Com a proximidade do verão, o secretário de Qualidade Ambiental demonstra preocupação e, para evitar abusos, somente um mutirão com outras secretarias e a Brigada Militar, poderá evitar abusos.
Muitas regras e poucos resultados É de responsabilidade da Brigada Militar mandar baixar o som, recolher o equipamento e, se for o caso, fazer um Termo Circunstanciado a ser encaminhado ao Juizado Especial Civil ou de Pequenas Causas. "Quando a viatura se aproxima, o pessoal já baixa ou desliga o som. Outros são mais resistente e basta a polícia sair para o barulho voltar", disse o chefe de Operações do 4º Batalhão de Polícia Militar (4º BPM), capitão Rodrigo Bastos Alves. As ocorrências mais frequentes, ou seja, que viram boletim de ocorrência, estão ligadas ao exagero dos equipamentos de sons em veículos. "De janeiro até agora foram 11 ocorrências, cerca 1,1 por mês", relata.
Bastos Alves conta que a perturbação do sossego alheio é uma normativa da década de 1940, período que os carros, por exemplo, serviam apenas para andar. "Pela gravidade, agora criou-se a possibilidade de tornar a situação em crime ambiental, tipificada como poluição sonora." Mas para punir a pessoa que desrespeitar o artigo 54 da lei 9.605/98, será necessária uma fiscalização mais efetiva. "Para se constatar a veracidade do ruído é preciso fazer várias medições, em diferentes pontos, além de seguir as determinações da Associação Brasileira de Normas Técnicas (ABNT).
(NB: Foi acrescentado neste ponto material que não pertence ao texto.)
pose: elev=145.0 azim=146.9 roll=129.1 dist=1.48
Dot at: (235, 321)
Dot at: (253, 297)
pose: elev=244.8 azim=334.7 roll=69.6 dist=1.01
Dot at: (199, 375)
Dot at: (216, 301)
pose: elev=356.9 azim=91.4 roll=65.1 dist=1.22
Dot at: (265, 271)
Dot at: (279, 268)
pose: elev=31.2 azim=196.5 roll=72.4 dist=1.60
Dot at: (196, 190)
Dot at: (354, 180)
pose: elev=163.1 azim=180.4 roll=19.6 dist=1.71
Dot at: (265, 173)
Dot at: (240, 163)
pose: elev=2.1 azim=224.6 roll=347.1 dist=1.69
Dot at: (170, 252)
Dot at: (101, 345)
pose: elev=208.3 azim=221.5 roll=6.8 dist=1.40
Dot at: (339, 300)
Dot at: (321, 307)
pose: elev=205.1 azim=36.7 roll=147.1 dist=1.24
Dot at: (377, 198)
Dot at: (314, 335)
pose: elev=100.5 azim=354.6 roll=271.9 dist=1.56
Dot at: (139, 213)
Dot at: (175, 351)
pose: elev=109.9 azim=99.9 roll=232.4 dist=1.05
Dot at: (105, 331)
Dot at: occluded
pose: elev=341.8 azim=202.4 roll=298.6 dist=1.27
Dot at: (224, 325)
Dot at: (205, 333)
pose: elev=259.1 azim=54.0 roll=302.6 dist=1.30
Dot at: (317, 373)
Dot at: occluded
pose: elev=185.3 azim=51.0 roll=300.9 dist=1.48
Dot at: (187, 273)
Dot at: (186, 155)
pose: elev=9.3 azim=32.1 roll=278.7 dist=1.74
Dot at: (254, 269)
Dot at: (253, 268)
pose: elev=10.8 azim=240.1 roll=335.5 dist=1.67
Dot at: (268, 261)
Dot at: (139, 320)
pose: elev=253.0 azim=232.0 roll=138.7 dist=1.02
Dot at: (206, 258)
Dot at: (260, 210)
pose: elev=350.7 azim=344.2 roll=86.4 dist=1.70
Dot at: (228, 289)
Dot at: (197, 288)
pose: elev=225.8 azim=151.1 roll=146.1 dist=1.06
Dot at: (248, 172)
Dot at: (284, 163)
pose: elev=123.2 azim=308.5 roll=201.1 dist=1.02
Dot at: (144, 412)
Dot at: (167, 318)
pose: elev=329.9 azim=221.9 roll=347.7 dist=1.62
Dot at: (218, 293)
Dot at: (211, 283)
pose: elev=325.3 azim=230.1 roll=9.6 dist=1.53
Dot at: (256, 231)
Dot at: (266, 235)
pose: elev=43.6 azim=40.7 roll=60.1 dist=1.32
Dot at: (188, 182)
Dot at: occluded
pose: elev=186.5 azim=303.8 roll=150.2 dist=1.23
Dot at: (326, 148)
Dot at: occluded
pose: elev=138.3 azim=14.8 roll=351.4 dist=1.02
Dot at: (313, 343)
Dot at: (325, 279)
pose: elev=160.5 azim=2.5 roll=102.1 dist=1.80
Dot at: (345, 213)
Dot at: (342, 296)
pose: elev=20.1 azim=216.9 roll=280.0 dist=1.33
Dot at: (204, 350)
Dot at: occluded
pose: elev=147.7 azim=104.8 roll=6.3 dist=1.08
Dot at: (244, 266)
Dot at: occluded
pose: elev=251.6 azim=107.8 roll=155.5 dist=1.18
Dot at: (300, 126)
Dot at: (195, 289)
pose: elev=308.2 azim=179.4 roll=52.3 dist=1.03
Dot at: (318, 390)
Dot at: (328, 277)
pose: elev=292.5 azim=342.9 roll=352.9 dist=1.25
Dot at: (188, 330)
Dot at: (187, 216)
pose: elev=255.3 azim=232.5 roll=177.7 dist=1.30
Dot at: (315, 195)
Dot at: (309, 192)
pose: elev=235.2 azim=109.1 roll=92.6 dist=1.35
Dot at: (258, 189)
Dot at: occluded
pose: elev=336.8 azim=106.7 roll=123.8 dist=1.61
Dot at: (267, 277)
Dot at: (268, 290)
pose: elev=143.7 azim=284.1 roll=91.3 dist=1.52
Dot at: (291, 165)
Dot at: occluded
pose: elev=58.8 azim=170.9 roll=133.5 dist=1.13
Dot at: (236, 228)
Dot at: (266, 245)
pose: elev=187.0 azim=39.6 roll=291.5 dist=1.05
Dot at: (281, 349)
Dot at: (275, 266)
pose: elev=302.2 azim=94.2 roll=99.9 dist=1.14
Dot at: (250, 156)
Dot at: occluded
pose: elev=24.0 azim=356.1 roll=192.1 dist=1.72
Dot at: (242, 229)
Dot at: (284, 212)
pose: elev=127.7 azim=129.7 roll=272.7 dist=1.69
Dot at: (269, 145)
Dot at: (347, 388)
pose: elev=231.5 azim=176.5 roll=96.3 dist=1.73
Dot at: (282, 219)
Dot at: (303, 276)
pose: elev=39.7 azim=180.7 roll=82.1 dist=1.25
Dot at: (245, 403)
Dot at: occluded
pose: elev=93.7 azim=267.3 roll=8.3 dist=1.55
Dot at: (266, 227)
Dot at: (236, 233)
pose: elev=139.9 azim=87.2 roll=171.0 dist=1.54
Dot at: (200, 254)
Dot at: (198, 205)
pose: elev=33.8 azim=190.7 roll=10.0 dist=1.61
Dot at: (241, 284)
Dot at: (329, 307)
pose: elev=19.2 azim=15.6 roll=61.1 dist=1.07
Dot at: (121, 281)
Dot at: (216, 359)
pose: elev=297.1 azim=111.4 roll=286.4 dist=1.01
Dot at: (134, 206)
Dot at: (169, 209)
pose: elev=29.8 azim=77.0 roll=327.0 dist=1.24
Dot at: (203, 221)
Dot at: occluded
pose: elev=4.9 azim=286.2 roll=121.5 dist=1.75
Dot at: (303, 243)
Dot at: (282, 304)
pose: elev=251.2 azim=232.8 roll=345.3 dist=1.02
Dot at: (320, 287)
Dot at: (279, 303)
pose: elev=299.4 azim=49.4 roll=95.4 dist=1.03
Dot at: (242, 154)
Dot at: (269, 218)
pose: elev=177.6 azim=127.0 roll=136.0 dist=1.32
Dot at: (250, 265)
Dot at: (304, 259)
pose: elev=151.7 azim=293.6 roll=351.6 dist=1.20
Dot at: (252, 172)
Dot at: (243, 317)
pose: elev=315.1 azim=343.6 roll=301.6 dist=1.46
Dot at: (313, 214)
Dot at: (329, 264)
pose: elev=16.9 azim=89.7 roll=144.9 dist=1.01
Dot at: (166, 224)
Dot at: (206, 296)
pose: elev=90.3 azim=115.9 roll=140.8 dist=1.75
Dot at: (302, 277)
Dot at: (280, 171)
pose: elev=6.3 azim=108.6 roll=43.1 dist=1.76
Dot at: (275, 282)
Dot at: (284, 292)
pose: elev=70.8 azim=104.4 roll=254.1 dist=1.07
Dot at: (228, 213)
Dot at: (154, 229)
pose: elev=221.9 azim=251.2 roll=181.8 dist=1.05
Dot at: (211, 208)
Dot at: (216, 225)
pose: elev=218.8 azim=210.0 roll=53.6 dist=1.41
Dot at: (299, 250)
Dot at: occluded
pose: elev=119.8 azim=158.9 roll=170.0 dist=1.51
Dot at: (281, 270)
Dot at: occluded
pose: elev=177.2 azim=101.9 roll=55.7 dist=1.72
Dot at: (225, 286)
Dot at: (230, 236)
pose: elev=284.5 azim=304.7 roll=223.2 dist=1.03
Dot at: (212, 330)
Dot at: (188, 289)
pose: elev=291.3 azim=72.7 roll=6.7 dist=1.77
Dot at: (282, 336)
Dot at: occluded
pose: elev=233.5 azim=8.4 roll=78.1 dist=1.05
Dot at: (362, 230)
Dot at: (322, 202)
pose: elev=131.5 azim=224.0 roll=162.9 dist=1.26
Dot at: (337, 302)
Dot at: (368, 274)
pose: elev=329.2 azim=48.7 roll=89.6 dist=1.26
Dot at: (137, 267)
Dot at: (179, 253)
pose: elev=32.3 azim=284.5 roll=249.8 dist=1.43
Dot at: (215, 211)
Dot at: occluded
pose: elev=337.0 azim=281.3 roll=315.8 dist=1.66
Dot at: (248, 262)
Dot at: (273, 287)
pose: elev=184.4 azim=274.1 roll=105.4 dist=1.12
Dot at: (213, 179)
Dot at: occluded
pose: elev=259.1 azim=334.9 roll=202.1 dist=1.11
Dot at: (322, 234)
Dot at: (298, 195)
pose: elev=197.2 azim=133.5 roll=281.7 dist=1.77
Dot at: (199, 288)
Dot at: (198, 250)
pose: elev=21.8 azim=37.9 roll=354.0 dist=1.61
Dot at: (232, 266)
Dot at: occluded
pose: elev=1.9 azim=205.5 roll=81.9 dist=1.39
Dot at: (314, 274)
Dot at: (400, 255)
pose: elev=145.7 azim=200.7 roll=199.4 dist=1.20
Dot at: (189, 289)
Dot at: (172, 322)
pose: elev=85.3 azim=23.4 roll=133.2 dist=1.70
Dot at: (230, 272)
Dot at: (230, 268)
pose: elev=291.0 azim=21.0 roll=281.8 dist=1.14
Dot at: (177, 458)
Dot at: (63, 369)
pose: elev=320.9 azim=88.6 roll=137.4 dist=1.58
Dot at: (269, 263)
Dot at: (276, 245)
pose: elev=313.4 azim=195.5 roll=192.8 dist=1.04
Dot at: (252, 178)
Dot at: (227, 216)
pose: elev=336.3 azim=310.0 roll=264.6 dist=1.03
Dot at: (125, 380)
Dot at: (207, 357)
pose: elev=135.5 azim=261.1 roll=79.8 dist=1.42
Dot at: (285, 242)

O resultado disso é que são muitas regras e poucos resultados."
Na opinião do oficial, as sanções administrativas aplicadas pela prefeitura, previstas no Código de Posturas de Pelotas, poderiam ter um impacto financeiro maior para que os perturbadores do sossego alheio sentissem o peso da ação também no bolso.
O que dizem as leis - Das contravenções referentes à paz pública Artigo 42: perturbar alguém, o trabalho ou o sossego alheios, com gritaria ou algazarra; exercendo profissão incômoda ou ruidosa, em desacordo com as prescrições legais; abusando de instrumentos sonoros ou sinais acústicos; provocando ou não procurando impedir barulho produzido por animal de que tem a guarda, resulta em prisão simples, de 15 dias a três meses
- Código de Postura (Capítulo 14 - Do sossego público) Artigo 90: com o objetivo de manter o bem-estar e resguardar o sossego e a segurança da coletividade, é proibido, sob pena de multa, além das penas cabíveis no caso: Parágrafo 4º - Perturbar o sossego público, com ruídos ou sons excessivos e desnecessários: multa de multa de três Unidade de Referência Municipal (URM), que equivale a R$ 244,26.
- Área estritamente residencial urbana ou nas proximidades de hospitais ou escolas, será permitido som de até 50 dB no período diurno e 45 dB no período noturno; é considerado para fins deste código o período que compreende de 22h até 6h como noturno. Se o dia seguinte for domingo ou feriado o término do período noturno estende-se até as 8h.
- Lei 9.605 de Crimes Ambientais Artigo 54 - Causar poluição de qualquer natureza em níveis tais que resultem ou possam resultar em danos à saúde humana (...) Pena de reclusão de um a quatro anos e multa.